-- Excerpted text follows --

Browsing through the search result list for “Safer Internet Project”, I also discovered the following.

Observation 3: Cuil presents the “same” foreign images for more different search results, i.e. images from http://differentwebsite.com/ will be shown next to http://yourwebsite.com/ and http://mywebsite.com/.

Examine the next two screenshots:

Screenshot: Same foreign images shown for different websites in search results (1)

Screenshot: Same foreign images shown for different websites in search results (1)

Screenshot: Same foreign images shown for different websites in search results (2)

Screenshot: Same foreign images shown for different websites in search results (2)

For example, you can see in screenshot (1) a link to the resume of “Kenneth Ray, Internet Project Manager / Business Analyst”, next to a picture of soldiers jumping out off a military helicopter during what looks like Vietnam war. In screenshot (2), you can see the same helicopter picture next to Richard Swetenham’s website about European news in the area of Internet, information society and information content (he’s working for the European Commisssion). The same goes for the other two highlighted pictures that seem to “float” from search result to search result.

Please also note that almost all images in the two screenshots are duplicates!

Now what does this mean for us?

Well, for you and me, this means that there’s a chance that your web page will be “polluted” by others’ images. Mind some porn pictures next to your company’s website? Guess not.

-- Excerpted text concluded --
-- Dataset extract follows --

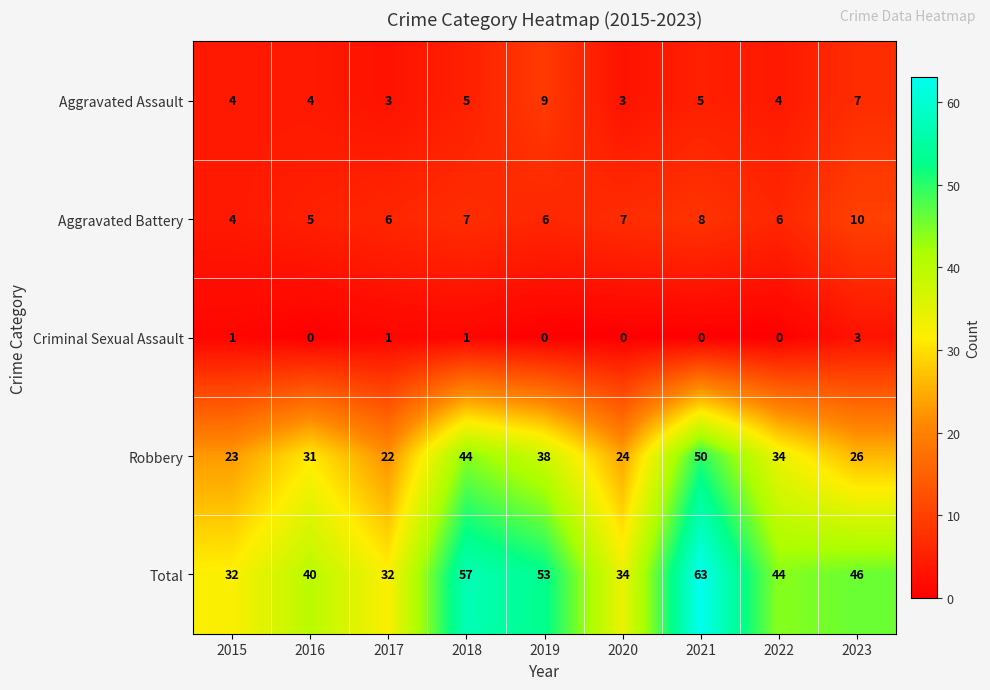

How many Aggravated Assault values are between 4 and 5?

5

-- Dataset extract concluded --

▶ [Request]:
Copy out the entire excerpt above about Cuil showing the same images beside different websites' search results, word for word.

▶ [Exercise answer]:
Browsing through the search result list for “Safer Internet Project”, I also discovered the following.

Observation 3: Cuil presents the “same” foreign images for more different search results, i.e. images from http://differentwebsite.com/ will be shown next to http://yourwebsite.com/ and http://mywebsite.com/.

Examine the next two screenshots:

Screenshot: Same foreign images shown for different websites in search results (1)

Screenshot: Same foreign images shown for different websites in search results (1)

Screenshot: Same foreign images shown for different websites in search results (2)

Screenshot: Same foreign images shown for different websites in search results (2)

For example, you can see in screenshot (1) a link to the resume of “Kenneth Ray, Internet Project Manager / Business Analyst”, next to a picture of soldiers jumping out off a military helicopter during what looks like Vietnam war. In screenshot (2), you can see the same helicopter picture next to Richard Swetenham’s website about European news in the area of Internet, information society and information content (he’s working for the European Commisssion). The same goes for the other two highlighted pictures that seem to “float” from search result to search result.

Please also note that almost all images in the two screenshots are duplicates!

Now what does this mean for us?

Well, for you and me, this means that there’s a chance that your web page will be “polluted” by others’ images. Mind some porn pictures next to your company’s website? Guess not.